The Supreme Court on Monday, November 3, 2008, heard arguments in a case that could shield drug companies from consumer lawsuits. The pharmaceutical industry, after failing to get Congress to write an explicit shield into federal law, is now arguing in court that there is an implicit shield that prevents injured patients from suing drug companies for failure to warn about risks.

The patient in this case is a Vermont musician named Diana Levine who got gangrene and had to have her arm amputated as the result of an injection of the anti-nausea drug Phenergan. Levine sued drug maker Wyeth, claiming that the Phenergan label should have ruled out one method of administering the drug. That method, called IV push, has a small risk of error. If the drug is sent into the artery instead of the vein, it causes irreversible gangrene.

"This whole thing was avoidable," Levine says. "The only reason it happened is 'cause Wyeth had not changed their label to disallow this method of administration." A jury agreed with Levine and awarded her $6 million in compensatory damages.

Wyeth appealed to the Supreme Court. Former Solicitor General Seth Waxman told the justices that the FDA had weighed the risks and benefits of the drug, had approved the label, and that the company could not on its own change the label to add additional warnings once the label was approved.

Justice Anthony Kennedy didn't seem to buy that argument.
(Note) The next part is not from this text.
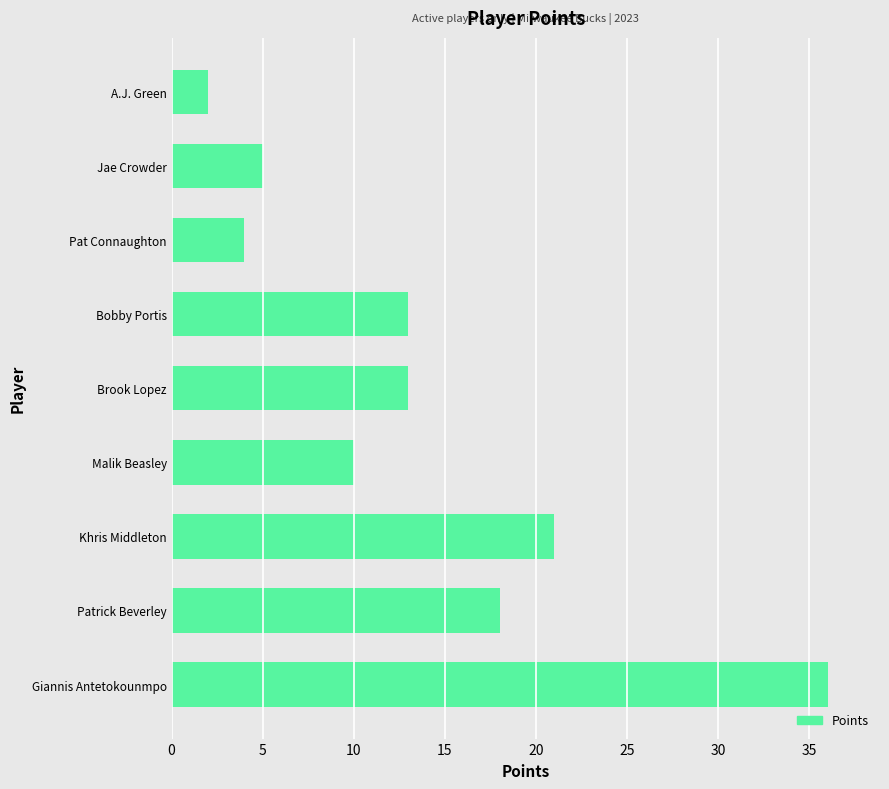

Reading top to bottom, transcribe all the data shown in this chart.

A.J. Green=2	Jae Crowder=5	Pat Connaughton=4	Bobby Portis=13	Brook Lopez=13	Malik Beasley=10	Khris Middleton=21	Patrick Beverley=18	Giannis Antetokounmpo=36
Justice Kennedy: "You argue that it's impossible for Wyeth to comply with state law" on adequate warnings and "at the same time comply with the federal label" requirements. "I don't understand that .... I think I could design a label that meets both requirements."

Justice Samuel Alito: How could the IV push method "be safe and effective when, on the benefit side, this is not a lifesaving drug, this is a drug that relieves nausea; and on the other side, it poses the risk of gangrene?"
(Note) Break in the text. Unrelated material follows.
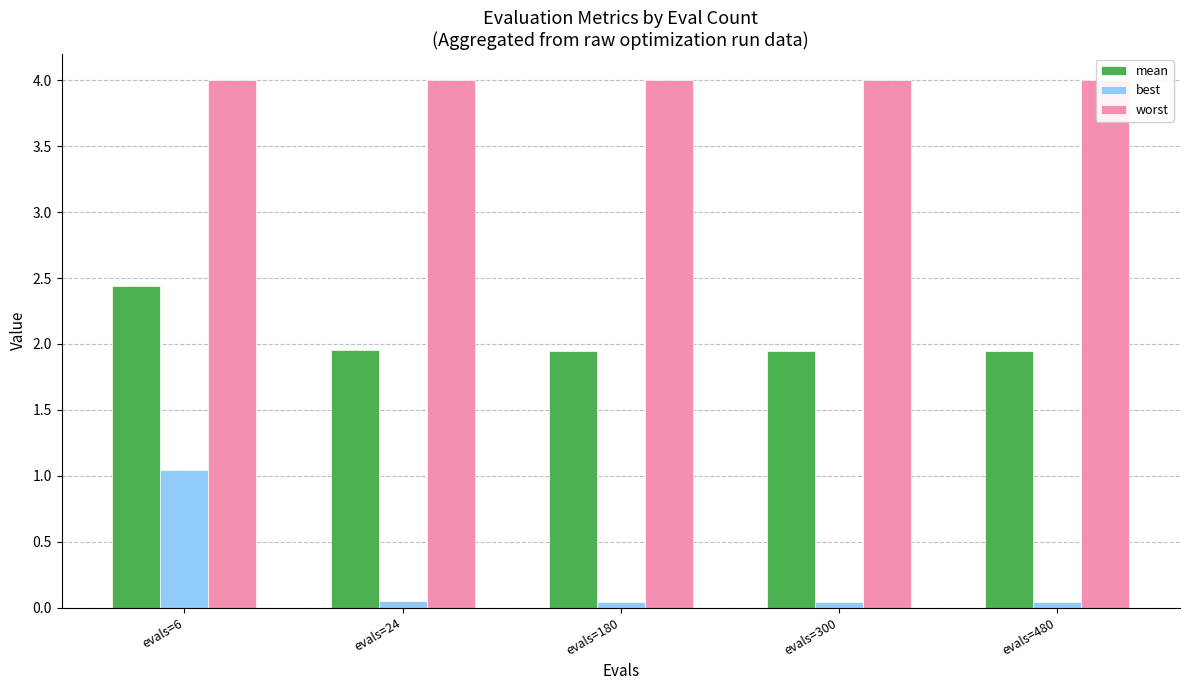

Are the bars grouped side by side (vs. stacked)?

Yes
Justice Ruth Bader Ginsburg: "How could the benefit outweigh the substantial risk?"

Justice Souter: "Wyeth could have gone back to the FDA at any time" to change the label, "and it didn't."

Answer: In the absence of new information, we could not change the label.

Justice Ginsburg: "There are 11 000 drugs on the market. Is the FDA really monitoring all of them to see if there is new information that should be noted on a label?"

Justice Stephen Breyer: "Why isn't the fact that a certain number of people are getting gangrene—why isn't that new information" that justifies the manufacturer strengthening the warnings on the label? "If you read the regulation, it says the manufacturer can do that. End of case."

Answer: The risk of gangrene is not new information.

Levine's lawyer, David Frederick, rebutted that answer when he stood to argue. In the years since the label was approved by the FDA, he said, there have been more than 20 amputations in cases involving the IV push method. Wyeth knew about these, but did not connect the dots, he said, to warn that the IV push method should not be used.